La digitalisation des faillites est en marche

Maître François Minon, avocat au barreau de Liège

L’informatisation de la justice est bien en cours, et ce ne sont pas les curateurs qui vous diront le contraire… La loi du 1er décembre 2016[1], qui est entrée en vigueur le 1er avril 2017, a modifié le Code Judiciaire et la loi du 8 août 1997 sur les faillites en instituant le Registre Central de la Solvabilité, appelé « REGSOL ». REGSOL est la base de données informatique où le dossier de la faillite est enregistré et conservé : il contient toutes les données et pièces relatives à la procédure de chaque faillite.

Cette plateforme est gérée conjointement par l’Ordre des Barreaux Francophones et germanophones et l’Ordre van Vlaams Balies, qui en assurent le contrôle et le fonctionnement (dont la sécurisation des données). En d’autres mots, depuis le 1er avril 2017, tous les dossiers de faillite sont désormais digitalisés sur la plateforme REGSOL. Tous les acteurs de la faillite (tribunal, juge- commissaire, greffe, curateur, Parquet, créanciers, …) interviennent de manière numérique sur cette plateforme de telle sorte que le dossier papier est voué à disparaître.

L’utilisation de cette plateforme est rémunérée par une redevance annuelle à charge des faillites à titre de frais de justice.

Quels sont les changements pour les créanciers ?

1/ l’information

Désormais, pour savoir si un client ou fournisseur est en faillite, il suffit de consulter le site www.regsol.be et d’y introduire le nom de l’entreprise concernée dans l’index « cherchez la faillite ». Vous y trouverez également des informations telles que le nom du curateur, du juge-commissaire, …

2/  la déclaration de créance

Avant l’entrée en vigueur de la loi du 1er décembre 2016, pour pouvoir participer à une répartition, les créanciers d’une faillite devaient déposer la déclaration de leurs créances avec leurs pièces justificatives au greffe du Tribunal de Commerce dans le délai fixé par le jugement déclaratif de faillite. Ce dépôt s’effectuait généralement par envoi, le cas échéant avec recommandation postale pour des raisons probatoires.

La pratique acceptait également que les déclarations de créances soient adressées directement au curateur de la faillite.

Depuis le 1er avril 2017, les créanciers doivent en principe enregistrer la déclaration de leurs créances par voie électronique sur le site du registre central de solvabilité : www.regsol.be. Ils pourront s’enregistrer sur ce site sans envoi ni déplacement.

Qui est obligé de passer par la plateforme REGSOL ?

Tous les créanciers sauf les personnes physiques et les personnes morales établies à l’étranger, à moins qu’elles ne soient représentées par un conseil. Ces dernières ont le choix d’introduire leur déclaration de créance soit par voie numérique soit par écrit auprès du curateur.

Combien cela coûte ?

Chaque déclaration de créance sur REGSOL coûte 6 €, sauf pour les créanciers institutionnels (c’est gratuit) « eu égard à l’accomplissement de leur mission légale », précise la disposition.

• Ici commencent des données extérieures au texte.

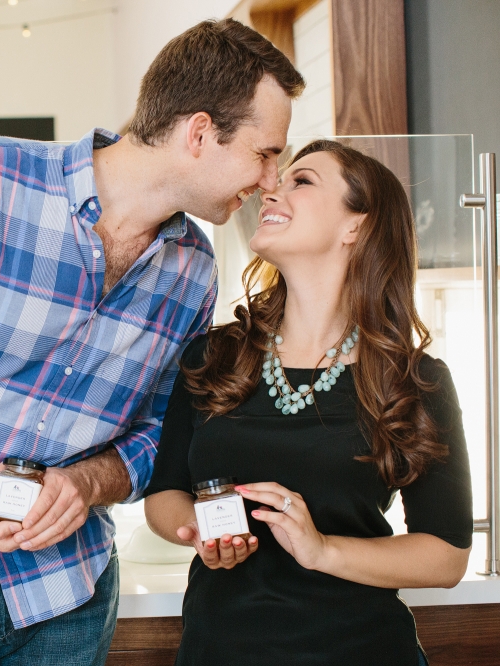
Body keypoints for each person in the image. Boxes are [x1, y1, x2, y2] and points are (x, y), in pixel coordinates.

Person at [0, 19, 303, 666]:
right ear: (198, 133)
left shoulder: (193, 271)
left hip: (67, 597)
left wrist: (84, 482)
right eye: (266, 153)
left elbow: (159, 433)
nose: (271, 179)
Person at [143, 140, 474, 666]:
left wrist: (322, 550)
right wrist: (200, 530)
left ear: (356, 227)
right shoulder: (212, 355)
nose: (271, 188)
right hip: (218, 652)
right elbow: (164, 496)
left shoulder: (415, 382)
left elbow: (447, 556)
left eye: (303, 180)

En pratique, la déclaration se réalise par le site www.regsol.be  en cliquant sur le pavé «  introduire une déclaration de créance pour une faillite en Belgique ». Il faut ensuite s’enregistrer  et régler les droits avec les modes de paiement « on line » habituels.

3/ l’accès au dossier de la faillite

Jusqu’au 1er avril 2017, le greffe tenait un dossier pour chaque faillite, contenant le procès-verbal de descente de faillite, l’inventaire, les ordonnances écrites rendues par le juge-commissaire, les extraits de publications, les PV de vérification des créances, etc.

Tout intéressé -  dont les créanciers- pouvait prendre gratuitement connaissance du dossier, voire en obtenir copie moyennant paiement des droits de greffe.

Cette disposition a été aménagée en vue de permettre l’accès au dossier par le biais de la plateforme REGSOL : les créanciers pourront ainsi consulter un certain nombre de documents.

Il n’est dès lors plus nécessaire de se déplacer au greffe du Tribunal de Commerce de l’arrondissement du débiteur en faillite pour prendre connaissance des éléments procéduraux déterminants de la faillite. On ne peut que s’en réjouir.

Après quelques semaines de pratique et ses inévitables « premières maladies de jeunesse », le site REGSOL doit encore poursuivre son évolution et ses améliorations. Force est de constater qu’à l’heure du numérique, c’est un outil de gestion moderne, rapide et efficace, qui devrait faciliter et fluidifier les échanges entre tous les acteurs de la faillite. Reste encore à ces derniers à s’adapter à cette nouvelle réalité.

 

[1] Publiée au Moniteur Belge du 11 janvier 2017, p.1178 et suivantes.